Noted author Nayantara Sahgal was among the first to return her award on concerns over a “dangerous distortion of Hinduism”. After her, a string of writers including Ashok Vajpeyi turned in their honours to express their anger over the Akademi’s silence on rising attacks on free speech in the country.
The academy has been awarding works of literary merit in Indian languages and English since 1954.
Though the literary body finally broke its widely-criticised silence on the issue, some authors were not prepared to reclaim their awards, saying larger issues remained unaddressed and the protests would continue.
“I will not take back the award I have returned,” said poet Manglesh Dabral, who was awarded by the Akademi in 2000. “The issue was not just of Kalburgi murder. The country is in a situation of undeclared emergency. Under the present government there are powers, which are killing minorities, Dalits, and there is no freedom of expression.”
Noted poet Keki N Daruwalla told HT the Akademi’s resolution was in accordance with the demands of the protesting writers, but the condemnation had come a little too late.

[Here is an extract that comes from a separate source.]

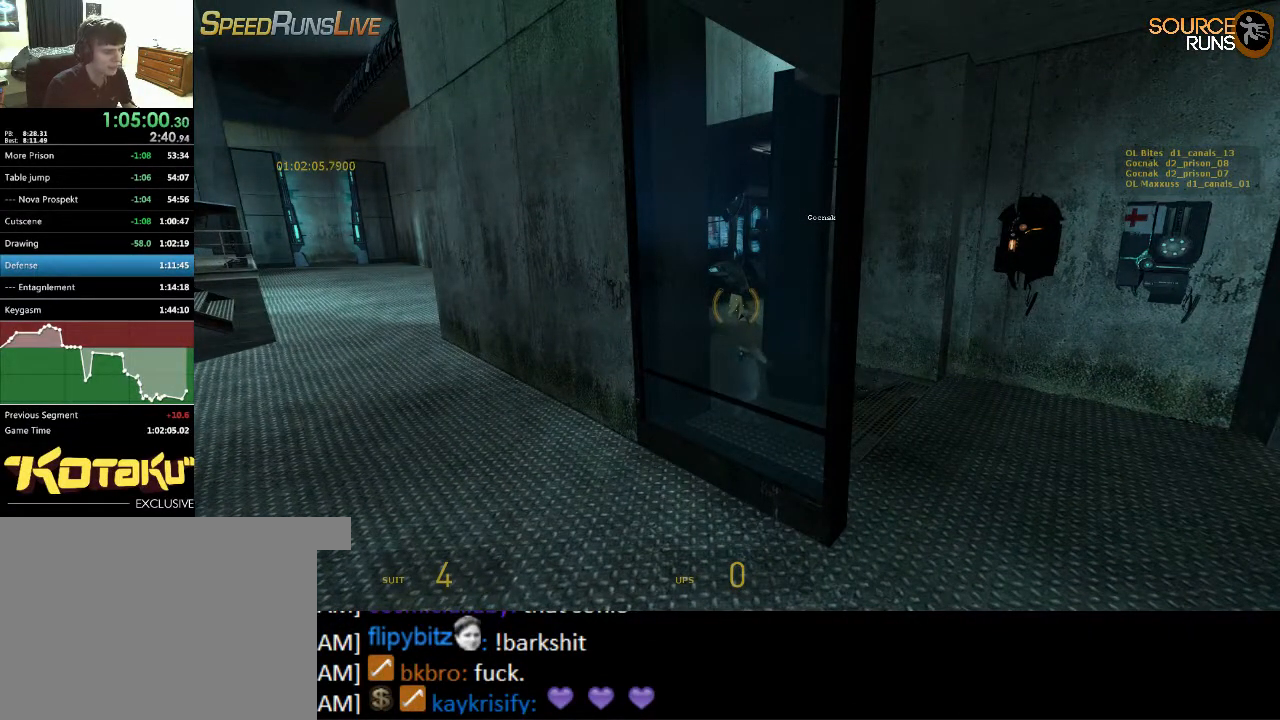
{"keys": [], "mouse": [], "events": []}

“Why did the Akademi wait for 50 days?” he asked. “The president and the vice-president should have made a statement much earlier. As far as taking back my award is concerned, I have not given it a thought.”
Sahgal said she would speak to fellow writers and issue a statement on Saturday
The writers’ revolt kicked off in September after 76-year-old Kalburgi, a known critic of Hindu idolatry, was gunned down in his home by two unidentified men. It reached a crescendo in recent weeks following the UP lynching and violence over beef in parts of the country as well as ink and paint attacks on columnist Sudheendra Kulkarni and a Jammu and Kashmir legislator.

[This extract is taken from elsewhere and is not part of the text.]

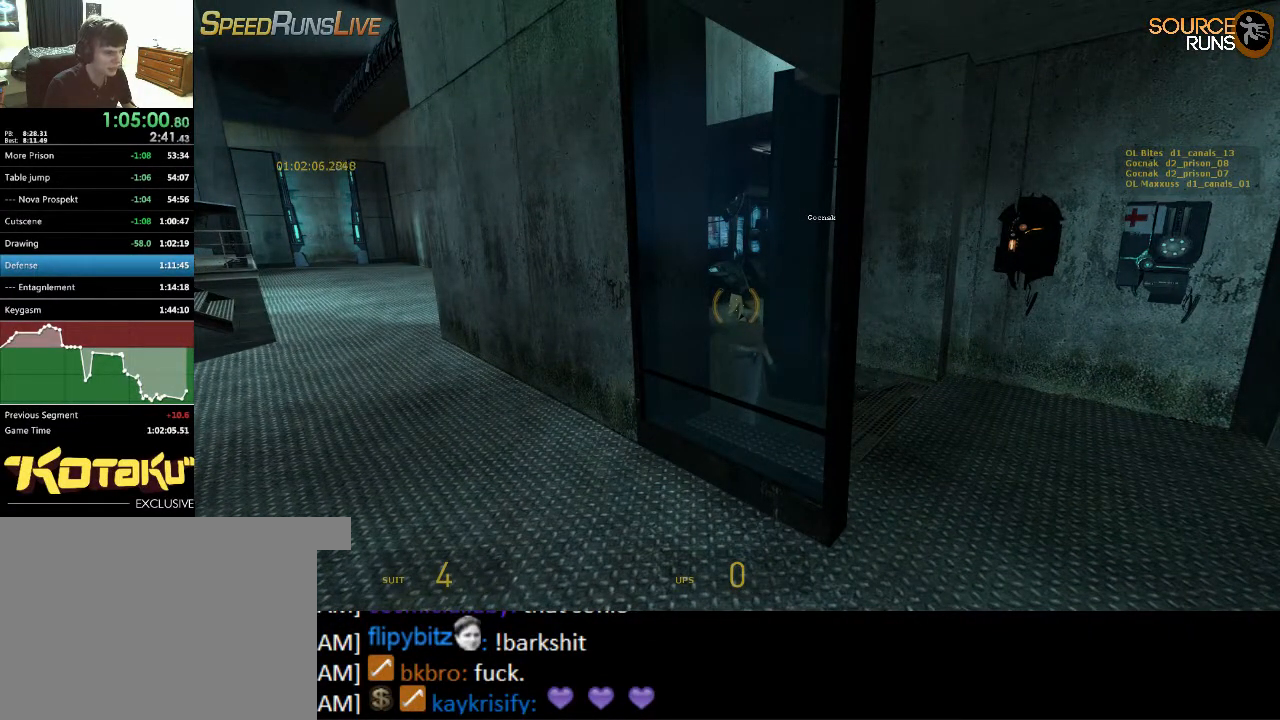
{"keys": ["d"], "mouse": [], "events": [[334, "d", "down"]]}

As eminent authors including Daruwalla, Geeta Hariharan, Anuradha Kapoor and Shekhar Joshi marched in protest on Friday, another group of people staged a counter-protest, alleging that the move by the writers to return their awards was motivated by “vested interests” and the literary body should not buckle under “pressure”.
Activists of the BJP’s student wing, the ABVP, also took part in the protest led by the Joint Action group of Nationalist Minded Artists and Thinkers, JANMAT, which too submitted a memorandum to the Akademi, questioning the motive of the writers.
“We want to appeal to the Sahitya Akademi to maintain its autonomous nature and not come under pressure from the very same writers who had earlier appealed to the people of the country to not give their mandate to Prime Minister Narendra Modi,” JANMAT said. “These writers are engaged in undemocratic actions.”
The Akademi’s meeting was attended by 20 of its 24 executive council members. Author K Satchidanandan, who resigned from all positions in the literary body, saying it “failed in its duty to stand with the writers and to uphold freedom of expression guaranteed by the Constitution”, did not participate.
“We have asked him to reconsider his decision and have not accepted his resignation,” said Sahitya Akademi president Vishwanath Prasad Tiwari. “It was a unanimous decision of all the members and all writers to stand together in their decision to condemn the killings.”